» Instructions for the task
Restate the full set of records exactly, word for word.

Transcribed page contents:
--- START ---
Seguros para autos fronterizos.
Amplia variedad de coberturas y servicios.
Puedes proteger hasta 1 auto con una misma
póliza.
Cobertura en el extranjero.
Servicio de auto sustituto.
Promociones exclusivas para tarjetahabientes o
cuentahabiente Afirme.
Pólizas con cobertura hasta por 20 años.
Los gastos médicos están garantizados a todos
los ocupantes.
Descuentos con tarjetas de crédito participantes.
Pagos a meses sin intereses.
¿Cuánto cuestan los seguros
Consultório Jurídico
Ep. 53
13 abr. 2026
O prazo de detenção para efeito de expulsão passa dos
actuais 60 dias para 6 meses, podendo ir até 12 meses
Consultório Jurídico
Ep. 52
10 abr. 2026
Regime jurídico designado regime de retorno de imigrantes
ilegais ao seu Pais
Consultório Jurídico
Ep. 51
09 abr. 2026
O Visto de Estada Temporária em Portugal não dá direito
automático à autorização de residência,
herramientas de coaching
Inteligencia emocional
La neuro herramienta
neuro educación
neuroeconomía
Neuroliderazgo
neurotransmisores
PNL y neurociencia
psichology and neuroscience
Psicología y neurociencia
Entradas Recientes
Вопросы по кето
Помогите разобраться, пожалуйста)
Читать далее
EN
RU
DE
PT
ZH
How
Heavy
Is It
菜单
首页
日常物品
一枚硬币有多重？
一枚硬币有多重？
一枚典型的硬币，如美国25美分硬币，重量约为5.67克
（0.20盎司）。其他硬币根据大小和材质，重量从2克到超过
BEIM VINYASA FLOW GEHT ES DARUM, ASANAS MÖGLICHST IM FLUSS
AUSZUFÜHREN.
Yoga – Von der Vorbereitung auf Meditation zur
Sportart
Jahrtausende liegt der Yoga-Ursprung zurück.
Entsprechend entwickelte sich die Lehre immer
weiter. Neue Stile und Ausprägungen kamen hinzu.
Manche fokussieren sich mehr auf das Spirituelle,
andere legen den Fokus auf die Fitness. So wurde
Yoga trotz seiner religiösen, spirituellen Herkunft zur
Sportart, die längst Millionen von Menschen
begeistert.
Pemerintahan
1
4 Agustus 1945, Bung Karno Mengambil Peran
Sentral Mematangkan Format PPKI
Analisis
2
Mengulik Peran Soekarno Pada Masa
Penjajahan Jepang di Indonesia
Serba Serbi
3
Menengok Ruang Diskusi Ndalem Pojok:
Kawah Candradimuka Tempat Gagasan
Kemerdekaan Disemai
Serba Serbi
--- END ---
» Task result
Seguros para autos fronterizos.
Amplia variedad de coberturas y servicios.
Puedes proteger hasta 1 auto con una misma
póliza.
Cobertura en el extranjero.
Servicio de auto sustituto.
Promociones exclusivas para tarjetahabientes o
cuentahabiente Afirme.
Pólizas con cobertura hasta por 20 años.
Los gastos médicos están garantizados a todos
los ocupantes.
Descuentos con tarjetas de crédito participantes.
Pagos a meses sin intereses.
¿Cuánto cuestan los seguros
Consultório Jurídico
Ep. 53
13 abr. 2026
O prazo de detenção para efeito de expulsão passa dos
actuais 60 dias para 6 meses, podendo ir até 12 meses
Consultório Jurídico
Ep. 52
10 abr. 2026
Regime jurídico designado regime de retorno de imigrantes
ilegais ao seu Pais
Consultório Jurídico
Ep. 51
09 abr. 2026
O Visto de Estada Temporária em Portugal não dá direito
automático à autorização de residência,
herramientas de coaching
Inteligencia emocional
La neuro herramienta
neuro educación
neuroeconomía
Neuroliderazgo
neurotransmisores
PNL y neurociencia
psichology and neuroscience
Psicología y neurociencia
Entradas Recientes
Вопросы по кето
Помогите разобраться, пожалуйста)
Читать далее
EN
RU
DE
PT
ZH
How
Heavy
Is It
菜单
首页
日常物品
一枚硬币有多重？
一枚硬币有多重？
一枚典型的硬币，如美国25美分硬币，重量约为5.67克
（0.20盎司）。其他硬币根据大小和材质，重量从2克到超过
BEIM VINYASA FLOW GEHT ES DARUM, ASANAS MÖGLICHST IM FLUSS
AUSZUFÜHREN.
Yoga – Von der Vorbereitung auf Meditation zur
Sportart
Jahrtausende liegt der Yoga-Ursprung zurück.
Entsprechend entwickelte sich die Lehre immer
weiter. Neue Stile und Ausprägungen kamen hinzu.
Manche fokussieren sich mehr auf das Spirituelle,
andere legen den Fokus auf die Fitness. So wurde
Yoga trotz seiner religiösen, spirituellen Herkunft zur
Sportart, die längst Millionen von Menschen
begeistert.
Pemerintahan
1
4 Agustus 1945, Bung Karno Mengambil Peran
Sentral Mematangkan Format PPKI
Analisis
2
Mengulik Peran Soekarno Pada Masa
Penjajahan Jepang di Indonesia
Serba Serbi
3
Menengok Ruang Diskusi Ndalem Pojok:
Kawah Candradimuka Tempat Gagasan
Kemerdekaan Disemai
Serba Serbi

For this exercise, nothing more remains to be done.